The study had limitations. Most studies mainly refer to Western populations with a minority of studies referring to Asian subjects (Japan, South Korea and China).48–50 52 56 67 Another limitation was that most of the studies did not investigate the use of any threshold. Pooled AUC values from meta-analyses can provide only an approximate summary of the discrimination capacity of most of the models, due to the low number of validating studies. This also affects the analysis of heterogeneity due to the low power of the test, and the feasibility of meta-regression.68 Although the focus of our meta-analysis was not a measure of an intervention effect, the meta-analysis was limited in the consideration of other possible sources of heterogeneity, mainly clinical like mean age or proportion of women. However, a multivariable analysis considering all the study-related variables together would have been unreliable, due to the low number of validations for most of the models.
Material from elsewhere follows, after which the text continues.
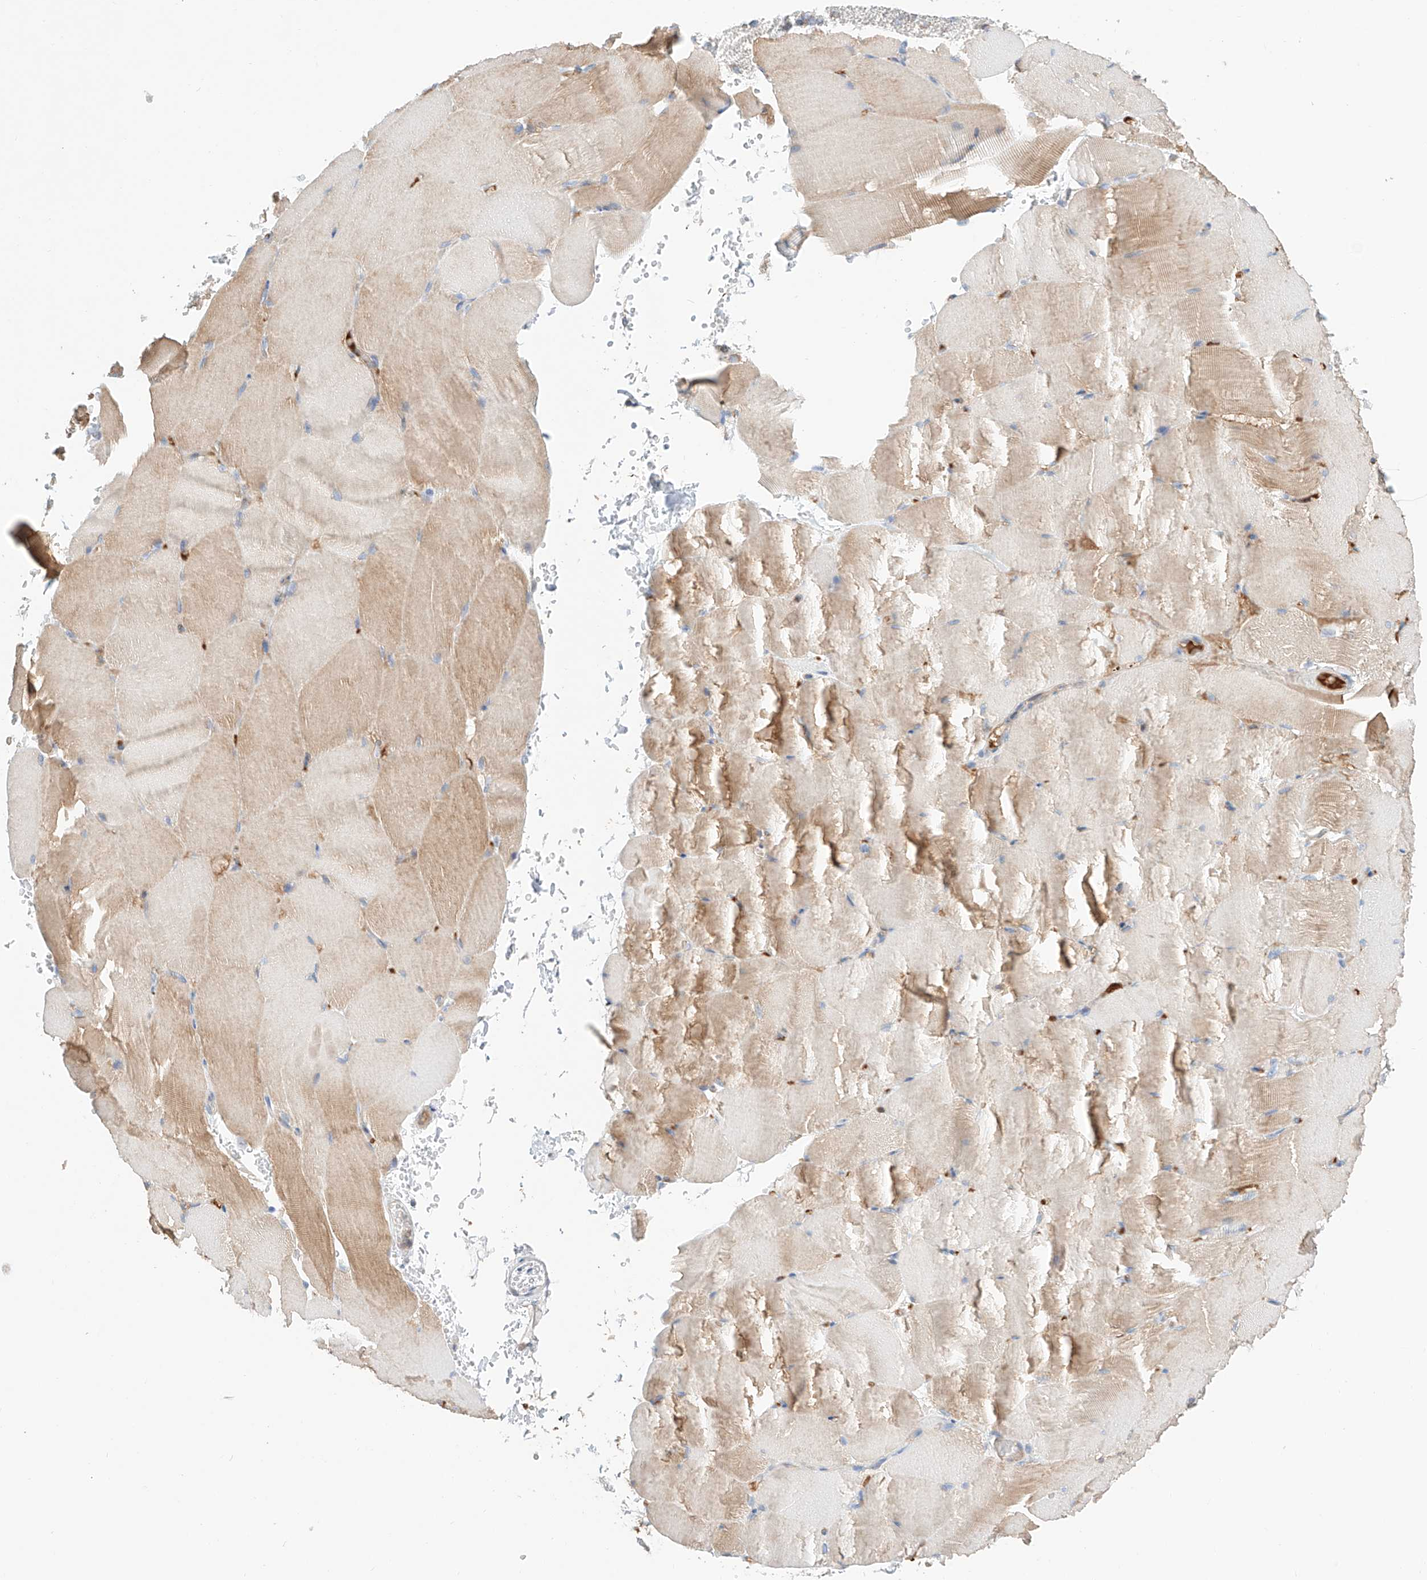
{"staining": {"intensity": "weak", "quantity": "25%-75%", "location": "cytoplasmic/membranous"}, "tissue": "skeletal muscle", "cell_type": "Myocytes", "image_type": "normal", "snomed": [{"axis": "morphology", "description": "Normal tissue, NOS"}, {"axis": "topography", "description": "Skeletal muscle"}, {"axis": "topography", "description": "Parathyroid gland"}], "caption": "Protein staining demonstrates weak cytoplasmic/membranous positivity in approximately 25%-75% of myocytes in benign skeletal muscle. The staining is performed using DAB (3,3'-diaminobenzidine) brown chromogen to label protein expression. The nuclei are counter-stained blue using hematoxylin.", "gene": "PGGT1B", "patient": {"sex": "female", "age": 37}}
Finally, in this review, we only considered pretest models developed in cohorts of patients referred for ICA or CCTA. Our choice was determined by main guidelines and traditional, well-established models. However, the need of models that are able to predict functionally significant CAD has been underlined,69 for prognostic purposes as well. Nevertheless, how these alternative models could be used in a risk-stratification approach to guide further patient–clinician decision-making has not been assessed yet.

Conclusions

Several agencies and scientific organisations emphasise the need for increasing the knowledge on how the prediction of the disease can be modified according to the risk factors present in any specific study population or, possibly, in any particular patient. This would indeed improve the precision of the estimated clinical likelihood of CAD. However, the increasing availability of large data sets and the highly improved computational power seem to have directed large part of recent researches towards model development rather than model validation.16 First of all, our review makes an important selection among the many developed models by mainly considering those externally validated. Then, it provides insights into the effects of traditional and emerging risk factors, biomarkers and comorbidities on the PTP of obstructive CAD. Finally, our findings lead to the following important recommendations. To achieve a more robust exploitation of PTP models in decision-making processes, significant endpoints should be more clearly stated and consistently measured both in the derivation and validation phases. In addition, more comprehensive validation analyses should be adopted to understand model weaknesses and variations. Finally, increased efforts are still needed to threshold validation and to analyse the effect of PTP on clinical management.